**THE TASK:**
Pull every line with "down" from the entries below.

**RECORDS PROVIDED:**
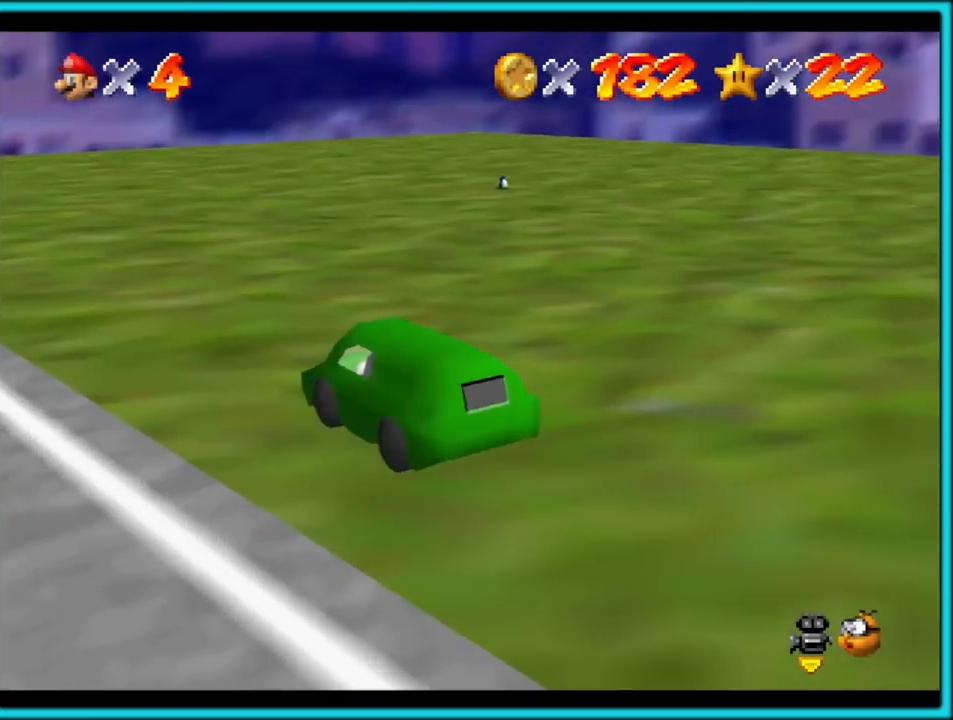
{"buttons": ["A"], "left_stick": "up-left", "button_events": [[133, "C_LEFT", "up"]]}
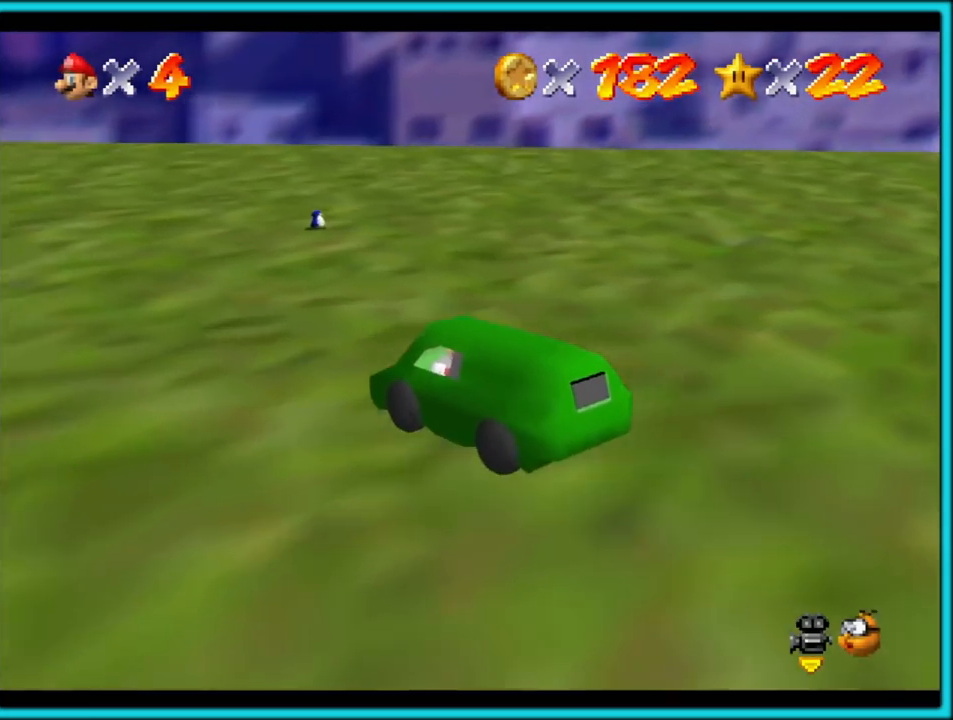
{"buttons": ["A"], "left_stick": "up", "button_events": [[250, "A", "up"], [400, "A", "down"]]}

...

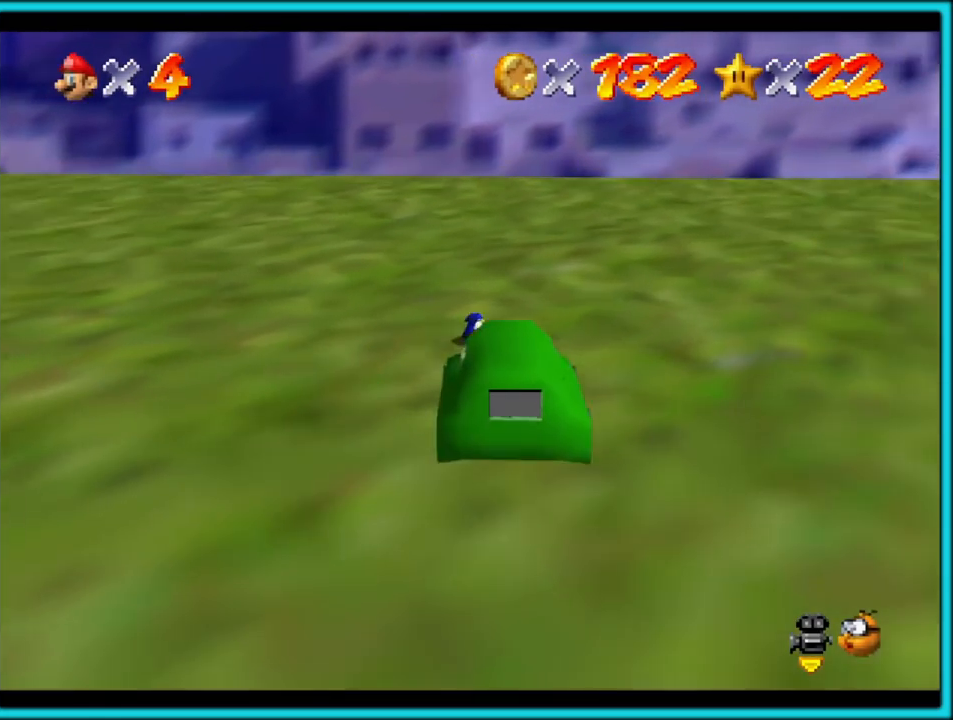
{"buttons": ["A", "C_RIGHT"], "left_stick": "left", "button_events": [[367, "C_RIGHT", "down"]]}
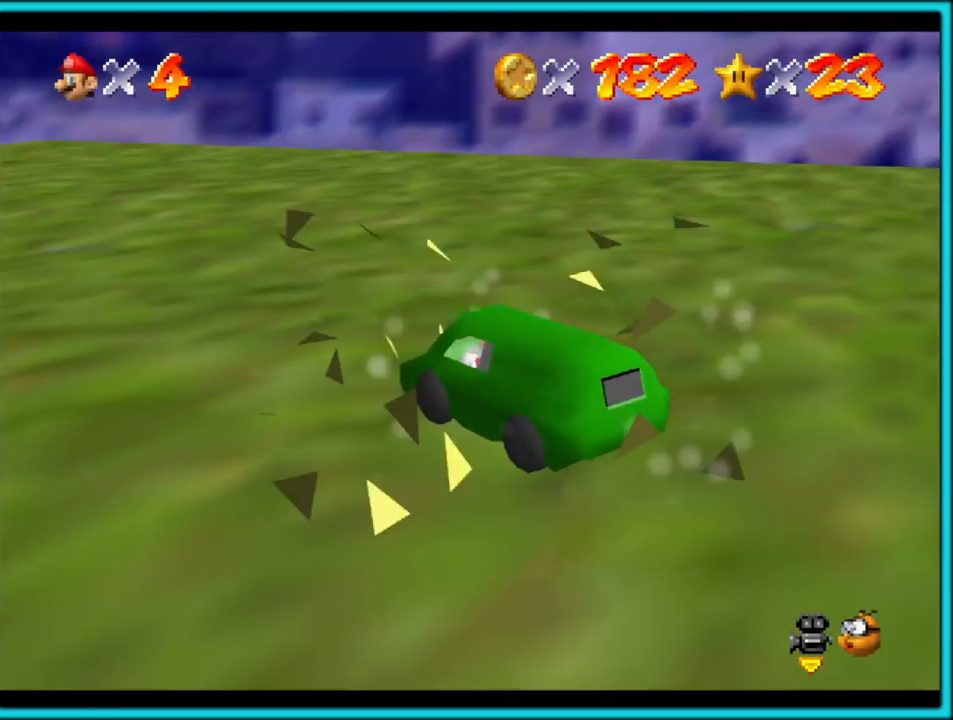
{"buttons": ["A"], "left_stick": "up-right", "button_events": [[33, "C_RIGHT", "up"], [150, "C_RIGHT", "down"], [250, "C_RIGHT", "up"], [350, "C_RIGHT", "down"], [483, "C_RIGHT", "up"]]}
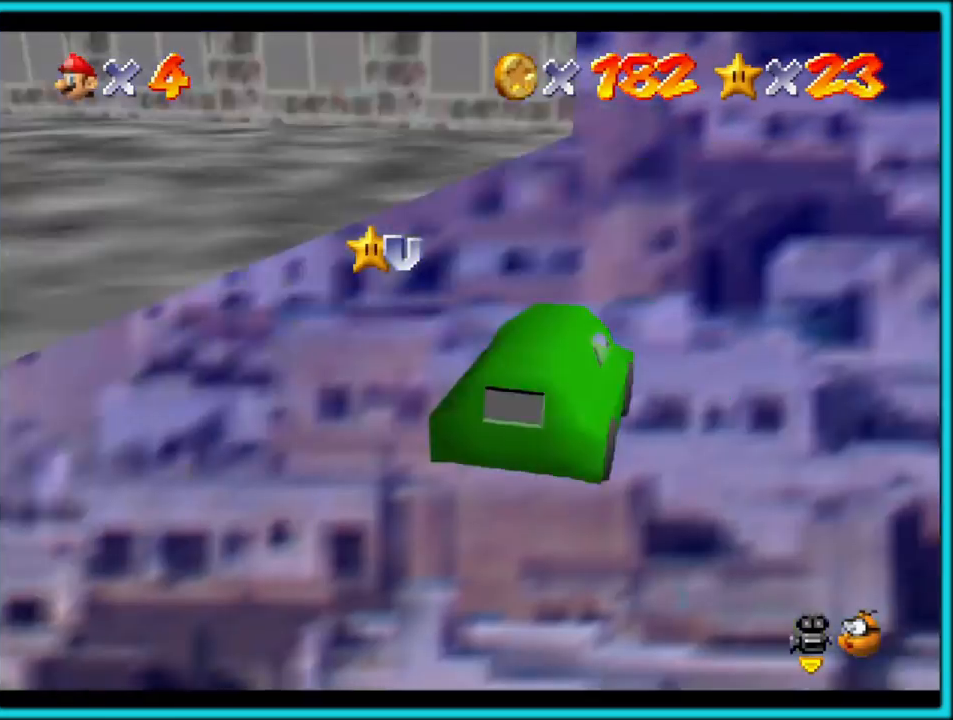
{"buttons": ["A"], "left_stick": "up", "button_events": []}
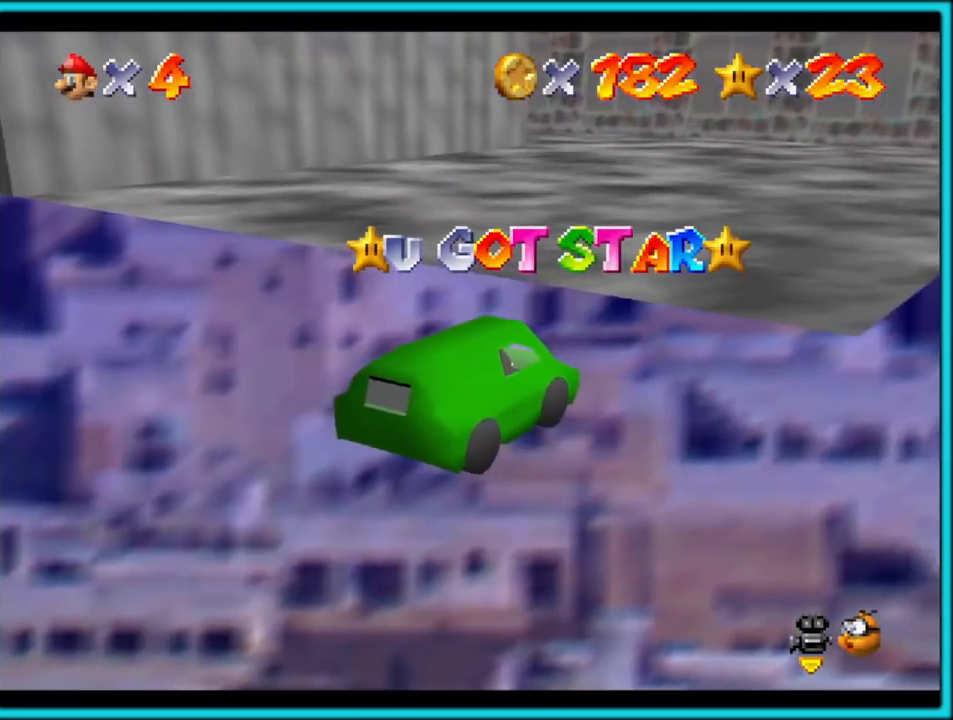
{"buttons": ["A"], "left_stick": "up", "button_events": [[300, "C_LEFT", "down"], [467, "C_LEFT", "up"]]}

--

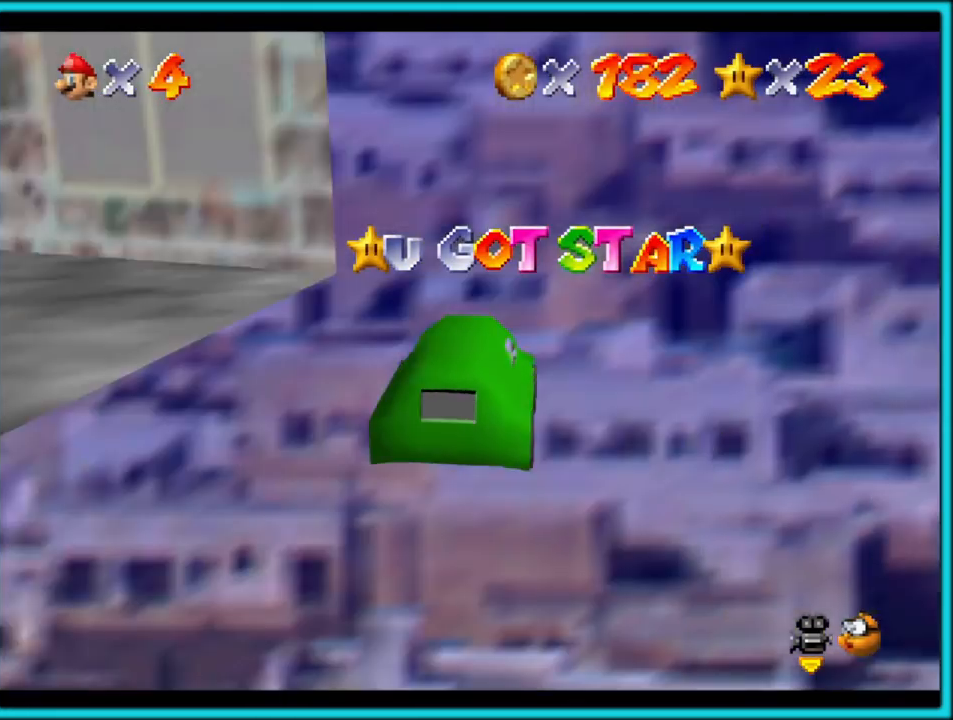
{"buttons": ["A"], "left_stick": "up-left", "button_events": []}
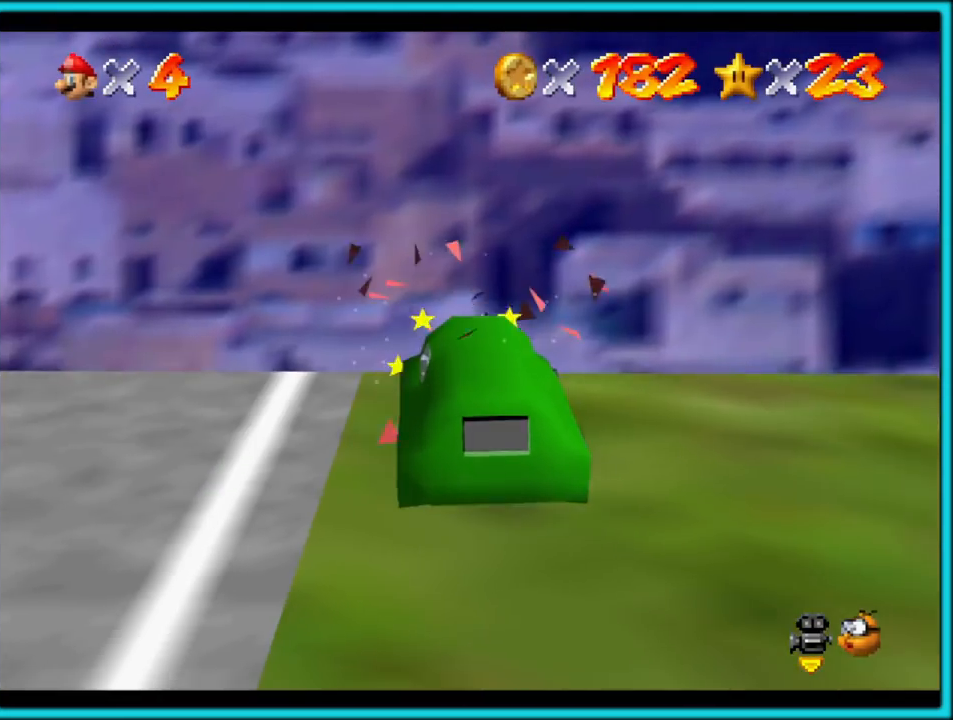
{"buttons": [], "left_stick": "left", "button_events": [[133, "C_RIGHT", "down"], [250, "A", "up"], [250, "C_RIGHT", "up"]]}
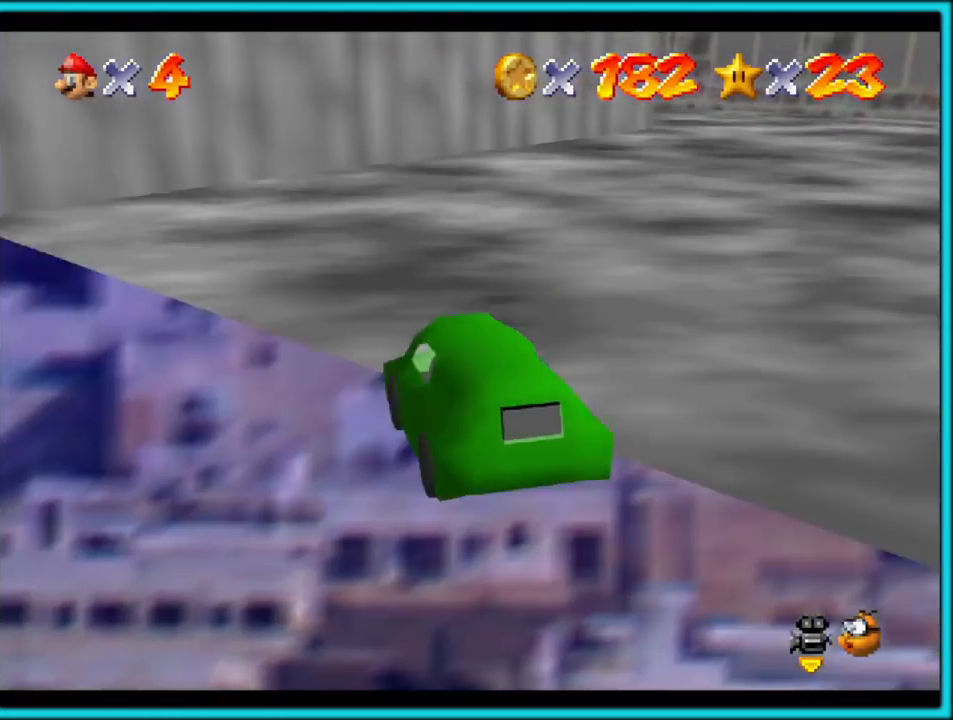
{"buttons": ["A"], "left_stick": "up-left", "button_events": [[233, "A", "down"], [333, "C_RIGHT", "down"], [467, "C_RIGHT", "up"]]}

**RESPONSE BOX:**
{"buttons": ["A"], "left_stick": "up", "button_events": [[250, "A", "up"], [400, "A", "down"]]}
{"buttons": ["A", "C_RIGHT"], "left_stick": "left", "button_events": [[367, "C_RIGHT", "down"]]}
{"buttons": ["A"], "left_stick": "up-right", "button_events": [[33, "C_RIGHT", "up"], [150, "C_RIGHT", "down"], [250, "C_RIGHT", "up"], [350, "C_RIGHT", "down"], [483, "C_RIGHT", "up"]]}
{"buttons": ["A"], "left_stick": "up", "button_events": [[300, "C_LEFT", "down"], [467, "C_LEFT", "up"]]}
{"buttons": [], "left_stick": "left", "button_events": [[133, "C_RIGHT", "down"], [250, "A", "up"], [250, "C_RIGHT", "up"]]}
{"buttons": ["A"], "left_stick": "up-left", "button_events": [[233, "A", "down"], [333, "C_RIGHT", "down"], [467, "C_RIGHT", "up"]]}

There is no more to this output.